Bring the total of Cost of merchandise sold to the 1st column under Net Sales; subtract,
and report Gross Profit from Sales (this is the markup on merchandise purchased for
resale, and it must be high enough to cover the expenses and allow a Net Income.

The expenses must be classified into Selling Expenses and General and Administrative
Expenses.

Study format of the Income Statement on pg. 191. The Multi-Step Income Statement
may overwhelm the reader with data. Therefore, for distribution to persons outside the
business organization, the single-step format is used. Management, however, needs the
detail for decision making. You should understand how to condense the information from
the multi-step format to the single-step format.

CLOSING ENTRIES: The concept of closing entries for the merchandising business is
the same as for the service business. There are just some additional accounts to be
closed.

As for the service business, there are only four closing entries:

1. Close Income Statement accounts with a credit balance by debiting and credit Income
Summary for the total.

2. Close Income Statement accounts with a debit balance by debiting Income Summary
for the total and crediting each individual account for its balance (this includes Sales
Discount, Sales Returns and Allowances, and Cost of Merchandise Sold).
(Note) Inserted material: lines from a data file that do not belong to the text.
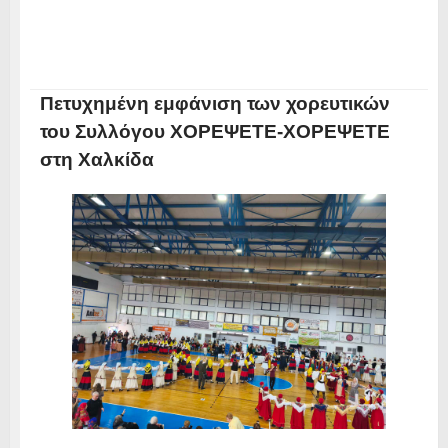
Πετυχημένη εμφάνιση των χορευτικών
του Συλλόγου ΧΟΡΕΨΕΤΕ-ΧΟΡΕΨΕΤΕ
στη Χαλκίδα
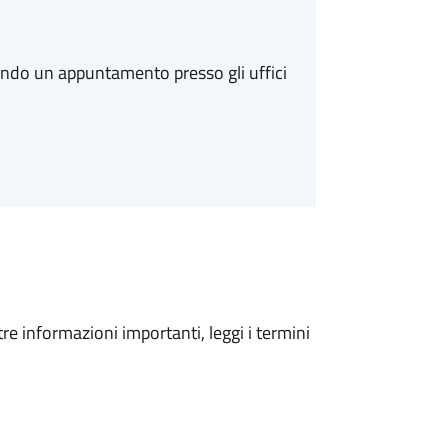
ando un appuntamento presso gli uffici
tre informazioni importanti, leggi i termini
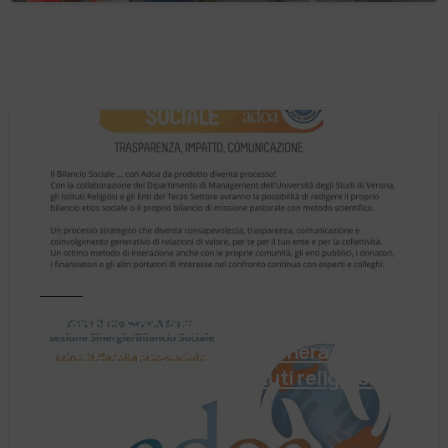
Notizie
Il Bilancio Sociale non è un punto di
arrivo. È un percorso che genera valore!
Negli ultimi anni enti, istituti religiosi,
fondazioni e …
4 Agosto 2026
Just move
down the column.

3. Debit Income Summary for Net Income and credit Owner’s Equity.

4. Debit Owner’s Equity for the balance of the Drawing account and credit Drawing.
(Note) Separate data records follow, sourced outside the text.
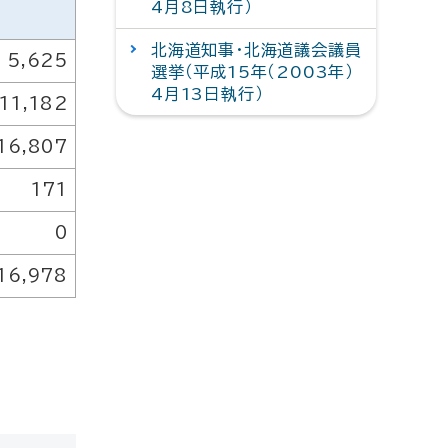
4月8日執行）
北海道知事・北海道議会議員
5,625
選挙（平成15年（2003年）
4月13日執行）
11,182
16,807
171
0
16,978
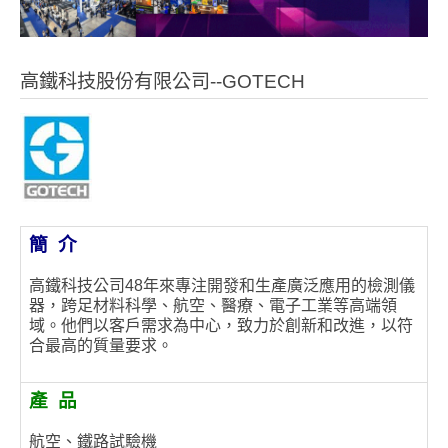
高鐵科技股份有限公司--GOTECH
簡
介
高鐵科技公司48年來專注開發和生產廣泛應用的檢測儀
器，跨足材料科學、航空、醫療、電子工業等高端領
域。他們以客戶需求為中心，致力於創新和改進，以符
合最高的質量要求。
產
品
航空、鐵路試驗機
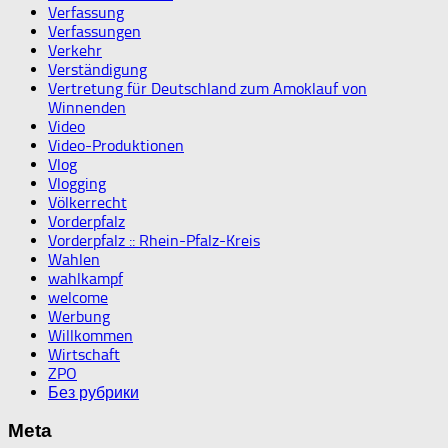
Verfassung
Verfassungen
Verkehr
Verständigung
Vertretung für Deutschland zum Amoklauf von
Winnenden
Video
Video-Produktionen
Vlog
Vlogging
Völkerrecht
Vorderpfalz
Vorderpfalz :: Rhein-Pfalz-Kreis
Wahlen
wahlkampf
welcome
Werbung
Willkommen
Wirtschaft
ZPO
Без рубрики
Meta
FINANCIAL STATEMENT ANALYSIS:

The Acid-Test Ratio, also called the”Quick Ratio”, is a better measure of a business’s
debit-paying ability than the Current Ratio, as it includes only those assets that can be
“quickly” turned into cash—Cash and Cash Equivalents, Receivables, and Short-Term
Investments/Current Liabilities.

The Gross Margin Ratio – Net Sales – Cost of Goods Sold used to determine the percent
Net Sales
of every sales dollar that is gross profit.